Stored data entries
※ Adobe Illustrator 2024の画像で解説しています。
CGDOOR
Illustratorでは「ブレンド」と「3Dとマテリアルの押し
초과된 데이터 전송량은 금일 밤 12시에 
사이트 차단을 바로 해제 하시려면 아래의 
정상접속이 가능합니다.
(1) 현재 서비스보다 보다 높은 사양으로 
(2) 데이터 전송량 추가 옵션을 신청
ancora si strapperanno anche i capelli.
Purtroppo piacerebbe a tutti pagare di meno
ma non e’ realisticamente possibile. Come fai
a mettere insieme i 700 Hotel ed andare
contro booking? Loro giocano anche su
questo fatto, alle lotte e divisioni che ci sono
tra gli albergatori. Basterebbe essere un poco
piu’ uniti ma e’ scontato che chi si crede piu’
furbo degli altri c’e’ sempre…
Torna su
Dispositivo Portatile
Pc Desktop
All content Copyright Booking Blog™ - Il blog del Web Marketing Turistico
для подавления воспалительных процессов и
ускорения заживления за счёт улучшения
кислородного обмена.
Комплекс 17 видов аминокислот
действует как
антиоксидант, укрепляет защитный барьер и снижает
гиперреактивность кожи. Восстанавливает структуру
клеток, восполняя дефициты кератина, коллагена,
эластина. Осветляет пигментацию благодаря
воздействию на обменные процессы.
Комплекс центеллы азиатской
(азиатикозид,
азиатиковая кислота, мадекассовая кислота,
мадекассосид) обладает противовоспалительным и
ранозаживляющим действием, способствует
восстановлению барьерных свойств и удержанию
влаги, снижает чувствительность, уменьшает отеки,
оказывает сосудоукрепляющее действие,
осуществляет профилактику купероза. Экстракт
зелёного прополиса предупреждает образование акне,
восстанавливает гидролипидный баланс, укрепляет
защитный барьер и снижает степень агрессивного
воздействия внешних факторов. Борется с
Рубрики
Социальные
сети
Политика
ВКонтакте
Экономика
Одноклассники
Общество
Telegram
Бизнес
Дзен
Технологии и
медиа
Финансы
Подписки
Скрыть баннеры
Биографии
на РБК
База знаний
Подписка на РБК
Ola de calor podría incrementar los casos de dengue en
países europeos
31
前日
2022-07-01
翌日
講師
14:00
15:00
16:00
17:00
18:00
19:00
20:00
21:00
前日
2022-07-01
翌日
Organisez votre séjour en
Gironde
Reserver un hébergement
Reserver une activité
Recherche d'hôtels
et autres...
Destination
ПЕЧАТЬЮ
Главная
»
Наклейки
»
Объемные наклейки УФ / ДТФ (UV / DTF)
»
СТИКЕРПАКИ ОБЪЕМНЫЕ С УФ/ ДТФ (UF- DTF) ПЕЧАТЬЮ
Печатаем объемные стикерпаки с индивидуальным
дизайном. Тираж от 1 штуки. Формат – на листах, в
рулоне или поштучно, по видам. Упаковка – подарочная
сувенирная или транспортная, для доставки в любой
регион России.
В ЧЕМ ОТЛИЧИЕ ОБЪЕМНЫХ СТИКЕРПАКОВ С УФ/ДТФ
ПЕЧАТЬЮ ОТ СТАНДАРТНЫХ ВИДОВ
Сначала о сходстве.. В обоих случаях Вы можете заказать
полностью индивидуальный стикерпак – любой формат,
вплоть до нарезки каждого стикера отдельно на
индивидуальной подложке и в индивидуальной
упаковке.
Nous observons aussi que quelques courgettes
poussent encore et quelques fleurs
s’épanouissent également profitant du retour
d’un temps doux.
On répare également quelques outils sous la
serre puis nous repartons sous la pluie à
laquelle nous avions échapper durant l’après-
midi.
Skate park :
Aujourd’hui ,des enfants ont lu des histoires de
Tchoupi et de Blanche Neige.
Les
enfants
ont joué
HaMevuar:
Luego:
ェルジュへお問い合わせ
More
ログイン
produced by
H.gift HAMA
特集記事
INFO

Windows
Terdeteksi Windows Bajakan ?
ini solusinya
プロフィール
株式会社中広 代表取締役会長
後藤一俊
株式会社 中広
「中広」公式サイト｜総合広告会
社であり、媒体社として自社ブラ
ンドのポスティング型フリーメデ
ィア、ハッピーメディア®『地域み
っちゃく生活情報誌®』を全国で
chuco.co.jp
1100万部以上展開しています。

What you have to do:
Reproduce every line of the data above character for character, keeping the original line breaks.

Response area:
※ Adobe Illustrator 2024の画像で解説しています。
CGDOOR
Illustratorでは「ブレンド」と「3Dとマテリアルの押し
초과된 데이터 전송량은 금일 밤 12시에 
사이트 차단을 바로 해제 하시려면 아래의 
정상접속이 가능합니다.
(1) 현재 서비스보다 보다 높은 사양으로 
(2) 데이터 전송량 추가 옵션을 신청
ancora si strapperanno anche i capelli.
Purtroppo piacerebbe a tutti pagare di meno
ma non e’ realisticamente possibile. Come fai
a mettere insieme i 700 Hotel ed andare
contro booking? Loro giocano anche su
questo fatto, alle lotte e divisioni che ci sono
tra gli albergatori. Basterebbe essere un poco
piu’ uniti ma e’ scontato che chi si crede piu’
furbo degli altri c’e’ sempre…
Torna su
Dispositivo Portatile
Pc Desktop
All content Copyright Booking Blog™ - Il blog del Web Marketing Turistico
для подавления воспалительных процессов и
ускорения заживления за счёт улучшения
кислородного обмена.
Комплекс 17 видов аминокислот
действует как
антиоксидант, укрепляет защитный барьер и снижает
гиперреактивность кожи. Восстанавливает структуру
клеток, восполняя дефициты кератина, коллагена,
эластина. Осветляет пигментацию благодаря
воздействию на обменные процессы.
Комплекс центеллы азиатской
(азиатикозид,
азиатиковая кислота, мадекассовая кислота,
мадекассосид) обладает противовоспалительным и
ранозаживляющим действием, способствует
восстановлению барьерных свойств и удержанию
влаги, снижает чувствительность, уменьшает отеки,
оказывает сосудоукрепляющее действие,
осуществляет профилактику купероза. Экстракт
зелёного прополиса предупреждает образование акне,
восстанавливает гидролипидный баланс, укрепляет
защитный барьер и снижает степень агрессивного
воздействия внешних факторов. Борется с
Рубрики
Социальные
сети
Политика
ВКонтакте
Экономика
Одноклассники
Общество
Telegram
Бизнес
Дзен
Технологии и
медиа
Финансы
Подписки
Скрыть баннеры
Биографии
на РБК
База знаний
Подписка на РБК
Ola de calor podría incrementar los casos de dengue en
países europeos
31
前日
2022-07-01
翌日
講師
14:00
15:00
16:00
17:00
18:00
19:00
20:00
21:00
前日
2022-07-01
翌日
Organisez votre séjour en
Gironde
Reserver un hébergement
Reserver une activité
Recherche d'hôtels
et autres...
Destination
ПЕЧАТЬЮ
Главная
»
Наклейки
»
Объемные наклейки УФ / ДТФ (UV / DTF)
»
СТИКЕРПАКИ ОБЪЕМНЫЕ С УФ/ ДТФ (UF- DTF) ПЕЧАТЬЮ
Печатаем объемные стикерпаки с индивидуальным
дизайном. Тираж от 1 штуки. Формат – на листах, в
рулоне или поштучно, по видам. Упаковка – подарочная
сувенирная или транспортная, для доставки в любой
регион России.
В ЧЕМ ОТЛИЧИЕ ОБЪЕМНЫХ СТИКЕРПАКОВ С УФ/ДТФ
ПЕЧАТЬЮ ОТ СТАНДАРТНЫХ ВИДОВ
Сначала о сходстве.. В обоих случаях Вы можете заказать
полностью индивидуальный стикерпак – любой формат,
вплоть до нарезки каждого стикера отдельно на
индивидуальной подложке и в индивидуальной
упаковке.
Nous observons aussi que quelques courgettes
poussent encore et quelques fleurs
s’épanouissent également profitant du retour
d’un temps doux.
On répare également quelques outils sous la
serre puis nous repartons sous la pluie à
laquelle nous avions échapper durant l’après-
midi.
Skate park :
Aujourd’hui ,des enfants ont lu des histoires de
Tchoupi et de Blanche Neige.
Les
enfants
ont joué
HaMevuar:
Luego:
ェルジュへお問い合わせ
More
ログイン
produced by
H.gift HAMA
特集記事
INFO

Windows
Terdeteksi Windows Bajakan ?
ini solusinya
プロフィール
株式会社中広 代表取締役会長
後藤一俊
株式会社 中広
「中広」公式サイト｜総合広告会
社であり、媒体社として自社ブラ
ンドのポスティング型フリーメデ
ィア、ハッピーメディア®『地域み
っちゃく生活情報誌®』を全国で
chuco.co.jp
1100万部以上展開しています。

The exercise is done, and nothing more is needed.